Text provided =
——

Monday, September 04, 2006

Is This Appropriate for a Free People? #00002

Steamboat Springs [Colorado] — One of the owners of a fresh produce store said Saturday that it is absurd that two men are in jail for taking spoiled fruit and vegetables from the store’s trash area.

On Wednesday, Giles Char­lé, 24, of Somersworth, N.H., and David Siller, 27, of Wayne, Pa., pleaded guilty to misdemeanor trespass and were sentenced to spend six months in Routt County Jail and pay $15 in restitution to Sweet Pea Produce. ...They originally were charged with felony second-degree burglary and misdemeanor theft. They accepted the plea agreement offered by Assistant District Attorney Kerry St. James, they said, because they did not want to risk being convicted of a felony.

“Once I found out what these guys were being charged with, I contacted (St. James),” said Jonathon Hieb, who owns Sweet Pea with Katherine Zambrana. “I told him, ‘We’re not behind this prosecution. We don’t want anything to do with it.’ I thought for sure my input would have some kind of bearing, but he wasn’t hearing any of it.”

——

Goals =
1) Summarize the news excerpt about the Steamboat Springs produce case in two sentences.
2) Copy out the stretch of the entries from the start through the line containing "15: (865, 356)".
The news excerpt and the entries that follow it come from unrelated sources.

——

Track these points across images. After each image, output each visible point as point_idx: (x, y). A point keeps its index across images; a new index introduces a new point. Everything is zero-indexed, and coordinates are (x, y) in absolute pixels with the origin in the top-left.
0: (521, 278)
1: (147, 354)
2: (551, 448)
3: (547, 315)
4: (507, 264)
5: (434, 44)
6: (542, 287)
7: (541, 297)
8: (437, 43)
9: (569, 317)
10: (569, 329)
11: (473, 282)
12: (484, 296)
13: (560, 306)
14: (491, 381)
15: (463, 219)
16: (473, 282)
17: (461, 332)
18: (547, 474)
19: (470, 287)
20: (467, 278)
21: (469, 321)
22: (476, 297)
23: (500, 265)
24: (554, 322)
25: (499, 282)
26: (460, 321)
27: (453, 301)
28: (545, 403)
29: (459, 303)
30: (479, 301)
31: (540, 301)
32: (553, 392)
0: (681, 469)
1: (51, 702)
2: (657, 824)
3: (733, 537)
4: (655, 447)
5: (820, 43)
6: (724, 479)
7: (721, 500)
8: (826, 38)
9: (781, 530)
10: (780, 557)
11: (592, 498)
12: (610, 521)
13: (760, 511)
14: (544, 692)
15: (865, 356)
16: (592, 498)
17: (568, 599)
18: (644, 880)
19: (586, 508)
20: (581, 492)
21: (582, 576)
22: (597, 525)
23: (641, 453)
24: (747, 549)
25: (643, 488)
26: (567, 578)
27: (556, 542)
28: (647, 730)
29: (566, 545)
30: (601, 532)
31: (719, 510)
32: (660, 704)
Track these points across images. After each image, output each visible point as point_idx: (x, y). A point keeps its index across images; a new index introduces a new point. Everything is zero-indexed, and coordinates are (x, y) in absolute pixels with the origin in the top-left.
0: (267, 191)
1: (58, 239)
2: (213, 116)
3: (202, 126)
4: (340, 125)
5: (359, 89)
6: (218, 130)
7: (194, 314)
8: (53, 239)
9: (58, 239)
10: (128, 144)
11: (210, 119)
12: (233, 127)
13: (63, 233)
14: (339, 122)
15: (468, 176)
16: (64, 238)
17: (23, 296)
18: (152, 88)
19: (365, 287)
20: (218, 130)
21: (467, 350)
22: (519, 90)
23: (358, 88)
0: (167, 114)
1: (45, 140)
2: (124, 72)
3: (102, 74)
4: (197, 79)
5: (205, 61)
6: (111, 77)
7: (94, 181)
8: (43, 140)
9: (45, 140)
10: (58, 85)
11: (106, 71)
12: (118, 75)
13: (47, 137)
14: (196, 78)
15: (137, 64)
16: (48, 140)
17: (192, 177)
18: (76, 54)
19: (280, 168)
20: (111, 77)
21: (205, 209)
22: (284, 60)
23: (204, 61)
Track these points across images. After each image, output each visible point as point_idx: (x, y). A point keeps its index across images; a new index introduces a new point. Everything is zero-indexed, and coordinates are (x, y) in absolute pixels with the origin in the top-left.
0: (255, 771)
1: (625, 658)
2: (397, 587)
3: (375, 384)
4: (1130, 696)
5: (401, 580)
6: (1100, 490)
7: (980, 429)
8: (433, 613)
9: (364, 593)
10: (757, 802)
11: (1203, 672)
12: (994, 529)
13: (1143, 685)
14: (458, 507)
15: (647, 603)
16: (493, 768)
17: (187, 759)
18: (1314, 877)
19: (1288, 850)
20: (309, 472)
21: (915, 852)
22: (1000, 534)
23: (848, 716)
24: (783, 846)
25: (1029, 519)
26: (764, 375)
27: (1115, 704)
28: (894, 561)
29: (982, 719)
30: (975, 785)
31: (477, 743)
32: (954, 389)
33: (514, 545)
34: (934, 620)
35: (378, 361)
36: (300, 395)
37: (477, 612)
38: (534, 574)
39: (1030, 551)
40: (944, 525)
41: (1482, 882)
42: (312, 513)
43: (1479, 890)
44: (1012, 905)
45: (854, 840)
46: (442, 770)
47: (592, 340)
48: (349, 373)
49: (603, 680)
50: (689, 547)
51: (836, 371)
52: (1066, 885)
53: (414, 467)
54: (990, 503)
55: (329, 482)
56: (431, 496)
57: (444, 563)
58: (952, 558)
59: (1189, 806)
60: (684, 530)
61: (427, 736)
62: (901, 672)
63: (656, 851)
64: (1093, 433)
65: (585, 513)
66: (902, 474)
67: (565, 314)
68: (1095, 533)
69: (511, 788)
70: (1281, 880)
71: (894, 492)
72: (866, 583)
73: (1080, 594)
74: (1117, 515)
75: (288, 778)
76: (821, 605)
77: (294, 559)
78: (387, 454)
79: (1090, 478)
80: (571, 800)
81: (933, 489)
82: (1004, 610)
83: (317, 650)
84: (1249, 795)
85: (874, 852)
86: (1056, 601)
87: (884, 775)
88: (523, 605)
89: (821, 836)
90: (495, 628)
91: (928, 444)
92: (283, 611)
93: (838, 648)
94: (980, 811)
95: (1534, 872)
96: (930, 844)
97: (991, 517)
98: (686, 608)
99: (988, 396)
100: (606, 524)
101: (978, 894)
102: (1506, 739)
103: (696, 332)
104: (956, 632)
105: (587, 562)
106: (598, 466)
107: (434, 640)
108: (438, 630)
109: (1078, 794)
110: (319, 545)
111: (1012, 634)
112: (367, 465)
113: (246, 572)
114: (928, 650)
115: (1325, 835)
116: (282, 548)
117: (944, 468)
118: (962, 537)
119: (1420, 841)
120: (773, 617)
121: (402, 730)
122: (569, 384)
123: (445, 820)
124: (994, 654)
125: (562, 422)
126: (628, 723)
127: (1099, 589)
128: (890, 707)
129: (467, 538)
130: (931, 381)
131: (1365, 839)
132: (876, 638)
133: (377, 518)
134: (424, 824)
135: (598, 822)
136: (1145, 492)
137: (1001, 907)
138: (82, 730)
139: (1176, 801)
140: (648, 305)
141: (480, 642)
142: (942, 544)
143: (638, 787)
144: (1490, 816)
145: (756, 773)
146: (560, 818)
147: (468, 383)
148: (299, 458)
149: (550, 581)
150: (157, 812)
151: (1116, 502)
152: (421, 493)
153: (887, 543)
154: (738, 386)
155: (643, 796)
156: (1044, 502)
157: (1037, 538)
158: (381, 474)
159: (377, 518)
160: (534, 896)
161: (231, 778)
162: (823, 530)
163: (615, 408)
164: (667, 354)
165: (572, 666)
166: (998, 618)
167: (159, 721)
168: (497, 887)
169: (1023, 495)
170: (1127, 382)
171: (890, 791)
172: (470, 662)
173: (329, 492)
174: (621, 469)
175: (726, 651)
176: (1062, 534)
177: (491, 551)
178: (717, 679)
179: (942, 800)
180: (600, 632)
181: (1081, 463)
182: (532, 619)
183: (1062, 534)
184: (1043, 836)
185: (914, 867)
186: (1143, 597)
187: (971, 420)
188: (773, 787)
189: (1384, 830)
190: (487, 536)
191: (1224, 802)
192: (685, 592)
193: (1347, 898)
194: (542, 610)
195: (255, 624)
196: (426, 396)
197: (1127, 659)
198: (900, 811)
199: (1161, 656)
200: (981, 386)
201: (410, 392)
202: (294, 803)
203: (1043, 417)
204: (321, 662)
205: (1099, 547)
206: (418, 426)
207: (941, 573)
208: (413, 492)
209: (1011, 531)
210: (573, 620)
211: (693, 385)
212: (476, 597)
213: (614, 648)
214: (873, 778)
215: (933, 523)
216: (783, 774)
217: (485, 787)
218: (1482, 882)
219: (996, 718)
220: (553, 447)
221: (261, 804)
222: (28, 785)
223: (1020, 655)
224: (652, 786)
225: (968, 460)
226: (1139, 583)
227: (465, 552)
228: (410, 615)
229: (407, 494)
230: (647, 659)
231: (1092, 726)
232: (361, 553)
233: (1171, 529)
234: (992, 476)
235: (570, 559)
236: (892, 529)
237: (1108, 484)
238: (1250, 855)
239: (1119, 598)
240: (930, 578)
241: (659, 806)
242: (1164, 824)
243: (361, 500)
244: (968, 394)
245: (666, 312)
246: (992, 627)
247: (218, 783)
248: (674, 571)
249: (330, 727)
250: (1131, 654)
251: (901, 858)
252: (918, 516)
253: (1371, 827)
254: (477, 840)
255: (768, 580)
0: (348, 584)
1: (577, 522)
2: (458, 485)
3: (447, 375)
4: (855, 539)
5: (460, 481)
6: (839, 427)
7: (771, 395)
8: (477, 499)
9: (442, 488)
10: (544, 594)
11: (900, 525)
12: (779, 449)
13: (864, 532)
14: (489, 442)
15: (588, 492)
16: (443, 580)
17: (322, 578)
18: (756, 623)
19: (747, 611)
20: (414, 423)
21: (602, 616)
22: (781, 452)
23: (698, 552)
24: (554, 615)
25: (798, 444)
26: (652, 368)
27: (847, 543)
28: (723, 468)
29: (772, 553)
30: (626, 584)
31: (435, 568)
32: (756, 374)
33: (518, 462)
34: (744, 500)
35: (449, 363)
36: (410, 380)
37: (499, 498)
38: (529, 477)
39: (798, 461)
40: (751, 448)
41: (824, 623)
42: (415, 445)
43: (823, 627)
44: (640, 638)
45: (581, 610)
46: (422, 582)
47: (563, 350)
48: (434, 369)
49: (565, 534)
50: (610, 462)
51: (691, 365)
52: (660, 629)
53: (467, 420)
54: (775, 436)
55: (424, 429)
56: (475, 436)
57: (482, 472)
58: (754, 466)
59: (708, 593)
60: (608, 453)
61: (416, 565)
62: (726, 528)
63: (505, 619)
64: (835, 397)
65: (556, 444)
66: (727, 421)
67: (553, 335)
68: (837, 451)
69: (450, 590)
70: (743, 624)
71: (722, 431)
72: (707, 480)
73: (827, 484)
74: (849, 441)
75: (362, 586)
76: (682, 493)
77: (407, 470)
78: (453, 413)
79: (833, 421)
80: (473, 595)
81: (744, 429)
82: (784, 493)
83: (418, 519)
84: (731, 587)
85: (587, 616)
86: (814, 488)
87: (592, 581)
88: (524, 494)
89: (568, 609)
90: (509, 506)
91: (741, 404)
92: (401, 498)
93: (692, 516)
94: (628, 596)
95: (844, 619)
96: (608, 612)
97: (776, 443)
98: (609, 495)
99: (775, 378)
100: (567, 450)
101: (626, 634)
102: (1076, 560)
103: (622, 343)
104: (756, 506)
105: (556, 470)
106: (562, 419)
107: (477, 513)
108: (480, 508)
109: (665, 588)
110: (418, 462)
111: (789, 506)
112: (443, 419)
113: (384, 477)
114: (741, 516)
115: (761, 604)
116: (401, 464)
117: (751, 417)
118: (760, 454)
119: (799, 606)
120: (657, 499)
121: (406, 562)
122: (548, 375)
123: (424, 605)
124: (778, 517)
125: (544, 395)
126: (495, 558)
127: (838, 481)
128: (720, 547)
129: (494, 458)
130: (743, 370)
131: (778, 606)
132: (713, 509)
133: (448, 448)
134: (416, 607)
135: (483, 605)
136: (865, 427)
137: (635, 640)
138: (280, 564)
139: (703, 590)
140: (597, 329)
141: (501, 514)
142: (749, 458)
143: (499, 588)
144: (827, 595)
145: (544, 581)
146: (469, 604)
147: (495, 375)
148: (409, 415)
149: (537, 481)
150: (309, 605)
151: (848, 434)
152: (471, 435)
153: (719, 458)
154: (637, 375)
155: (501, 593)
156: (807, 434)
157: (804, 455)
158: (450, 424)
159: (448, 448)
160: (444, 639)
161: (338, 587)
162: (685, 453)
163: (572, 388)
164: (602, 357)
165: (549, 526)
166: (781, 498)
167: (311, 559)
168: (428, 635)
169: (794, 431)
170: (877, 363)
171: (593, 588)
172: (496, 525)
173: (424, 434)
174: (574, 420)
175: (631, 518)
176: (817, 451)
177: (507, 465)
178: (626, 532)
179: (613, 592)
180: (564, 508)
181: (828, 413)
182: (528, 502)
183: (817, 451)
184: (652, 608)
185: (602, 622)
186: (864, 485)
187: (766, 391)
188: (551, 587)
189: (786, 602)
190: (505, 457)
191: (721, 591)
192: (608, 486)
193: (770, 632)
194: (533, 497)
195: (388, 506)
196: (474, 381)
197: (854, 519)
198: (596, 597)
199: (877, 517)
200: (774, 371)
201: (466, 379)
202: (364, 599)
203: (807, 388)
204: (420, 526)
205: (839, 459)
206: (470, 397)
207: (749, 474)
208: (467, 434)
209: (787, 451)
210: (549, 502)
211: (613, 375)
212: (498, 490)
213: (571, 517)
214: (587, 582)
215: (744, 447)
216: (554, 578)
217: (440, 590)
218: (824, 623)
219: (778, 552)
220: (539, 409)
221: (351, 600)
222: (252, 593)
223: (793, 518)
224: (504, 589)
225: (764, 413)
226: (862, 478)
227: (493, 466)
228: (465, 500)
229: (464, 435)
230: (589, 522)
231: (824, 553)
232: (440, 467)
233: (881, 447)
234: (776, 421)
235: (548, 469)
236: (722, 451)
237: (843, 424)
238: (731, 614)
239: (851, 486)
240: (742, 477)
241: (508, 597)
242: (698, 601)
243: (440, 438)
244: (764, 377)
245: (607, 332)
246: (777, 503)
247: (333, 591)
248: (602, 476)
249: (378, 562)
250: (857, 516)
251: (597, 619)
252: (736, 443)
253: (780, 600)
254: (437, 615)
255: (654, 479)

——

Answers to each task =
1) Two men, Giles Charlé and David Siller, originally charged with felony second-degree burglary and misdemeanor theft for taking spoiled fruit and vegetables from the trash area of Sweet Pea Produce, pleaded guilty to misdemeanor trespass to avoid the risk of a felony conviction. They were sentenced to six months in Routt County Jail and $15 in restitution, although co-owner Jonathon Hieb called the jailing absurd and had told the assistant district attorney that the store did not support the prosecution.

2)
Track these points across images. After each image, output each visible point as point_idx: (x, y). A point keeps its index across images; a new index introduces a new point. Everything is zero-indexed, and coordinates are (x, y) in absolute pixels with the origin in the top-left.
0: (521, 278)
1: (147, 354)
2: (551, 448)
3: (547, 315)
4: (507, 264)
5: (434, 44)
6: (542, 287)
7: (541, 297)
8: (437, 43)
9: (569, 317)
10: (569, 329)
11: (473, 282)
12: (484, 296)
13: (560, 306)
14: (491, 381)
15: (463, 219)
16: (473, 282)
17: (461, 332)
18: (547, 474)
19: (470, 287)
20: (467, 278)
21: (469, 321)
22: (476, 297)
23: (500, 265)
24: (554, 322)
25: (499, 282)
26: (460, 321)
27: (453, 301)
28: (545, 403)
29: (459, 303)
30: (479, 301)
31: (540, 301)
32: (553, 392)
0: (681, 469)
1: (51, 702)
2: (657, 824)
3: (733, 537)
4: (655, 447)
5: (820, 43)
6: (724, 479)
7: (721, 500)
8: (826, 38)
9: (781, 530)
10: (780, 557)
11: (592, 498)
12: (610, 521)
13: (760, 511)
14: (544, 692)
15: (865, 356)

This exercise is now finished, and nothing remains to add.